▸ **Sayfa alıntısı**
◇ ◇ ◇
Muharrem İnce'yle birlikte,
CHP'den neşet eden bir diğer muhalif isim ise Türkiye Değişim Hareketi lideri Mustafa Sarıgül... Yıllar önce Deniz Baykal'a karşı bayrak açan Sarıgül, TDH'yi kurdu ve henüz partileşmeden neredeyse bütün ülkede örgütlenmeyi başarmıştı. O kadar ki; yıllardır örgütlü partilerden çok daha fazla kalabalıkları meydanlara toplayıp büyük mitingler bile yaptı. Hatta en görkemlisini bir Şenol Seven organizasyonu olarak Bursa'da gerçekleştirdiklerine bizzat şahit olmuştuk.
Türkiye'nin hemen her yerinde,
Dağından ovasına, "Çare Sarıgül" yazılarını görmek sıradan bir hal almıştı ki; CHP'de beklenmedik lider değişimi Sarıgül'ü de bir karar vermeye zorladı. Ya aldırmayacak yürüyüşüne devam edecekti, ya da "buraya kadar" diyecekti. O ikincisini tercih etti. "Bölen olmayacağım" diyerek yeni seçilen Kemal Kılıçdaroğlu'na fırsat vereceğini söyledi. Bu tutumunu kimileri takdir ederken kimileri de eleştirdi. Ancak o günden bugüne TDH'liler, sayıları azalsa da birlikteliklerini sürdürdüler.
◇ ◇ ◇
▸ **Yönergeler**
1) Sarıgül hakkındaki metinden bir bölümü aynen yineleyin: "Türkiye'nin hemen her" sözcüklerinin geçtiği yerden başlayın, "da birlikteliklerini sürdürdüler." sözcüklerinden sonra durun.
2) Mustafa Sarıgül ve TDH hakkındaki metni kaldığı yerden sürdürün.
◇ ◇ ◇
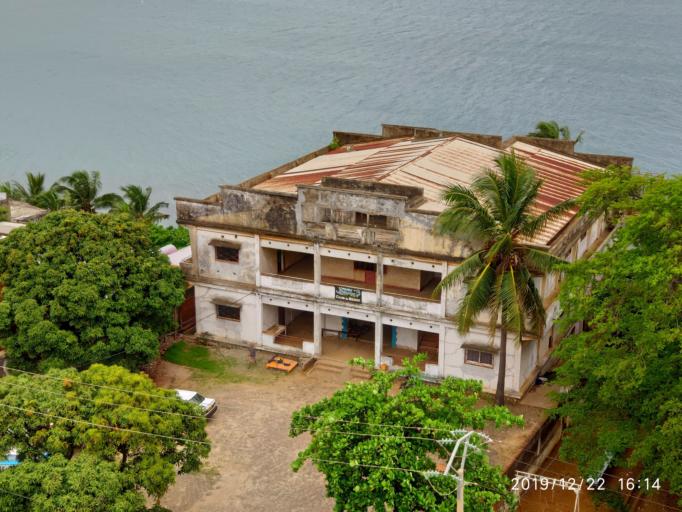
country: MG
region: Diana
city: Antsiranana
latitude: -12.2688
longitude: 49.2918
◇ ◇ ◇
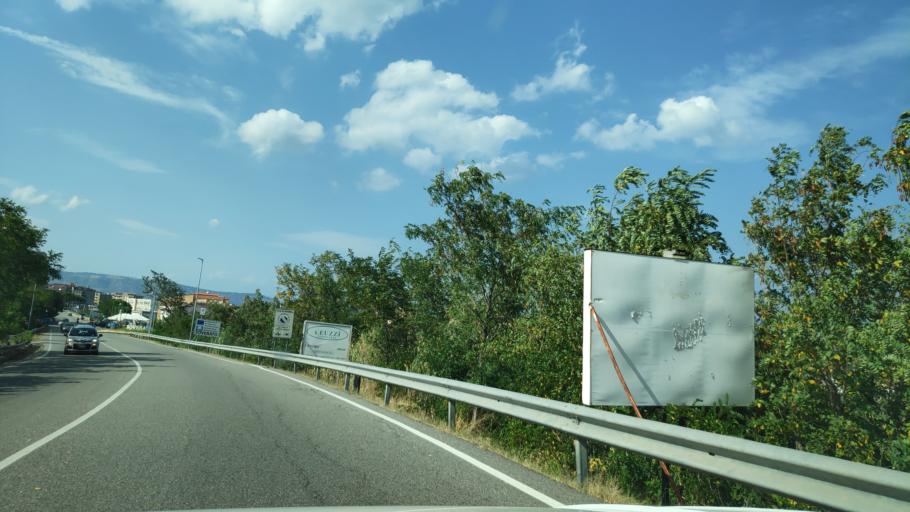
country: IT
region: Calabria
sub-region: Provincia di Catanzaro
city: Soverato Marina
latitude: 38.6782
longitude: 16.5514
◇ ◇ ◇
▸ **Cevaplar**
1)
Türkiye'nin hemen her yerinde,
Dağından ovasına, "Çare Sarıgül" yazılarını görmek sıradan bir hal almıştı ki; CHP'de beklenmedik lider değişimi Sarıgül'ü de bir karar vermeye zorladı. Ya aldırmayacak yürüyüşüne devam edecekti, ya da "buraya kadar" diyecekti. O ikincisini tercih etti. "Bölen olmayacağım" diyerek yeni seçilen Kemal Kılıçdaroğlu'na fırsat vereceğini söyledi. Bu tutumunu kimileri takdir ederken kimileri de eleştirdi. Ancak o günden bugüne TDH'liler, sayıları azalsa da birlikteliklerini sürdürdüler.

2)
Bu kararlı yolculuk
Er ya da geç bir partileşmeye çıkar mı bilmiyorum fakat son birkaç gündür Sarıgül cephesinde yeni hareketlenmeler göze çarpıyor. Birçok ildeki TDH kadroları, "partileşip, ertelenen değişimi gerçekleştirmek" üzere Sarıgül'ü göreve davet eden ilanlar yayınlıyorlar.
İllerdeki bu hareketlenmeyi görünce,
TDH'nin iki numarası, Genel Sekreter Hasan Aydın'ı arayıp, 'partiyi kuruyor musunuz?' diyerek ne olup bittiğini sordum. Hasan Aydın, "biz hazırız" diyerek söze başladı. Fakat, "Başkan Mustafa Sarıgül henüz karar vermedi" dedi. TDH teşkilatlarının birçok ilde hazır olduğunu ve ekibin Sarıgül üzerinde "partiyi kur" baskısını artırdığını, Sarıgül'ün ise bu talepler karşısında henüz karar vermemiş olmakla birlikte eskisi kadar direnç göstermediğini söyledi.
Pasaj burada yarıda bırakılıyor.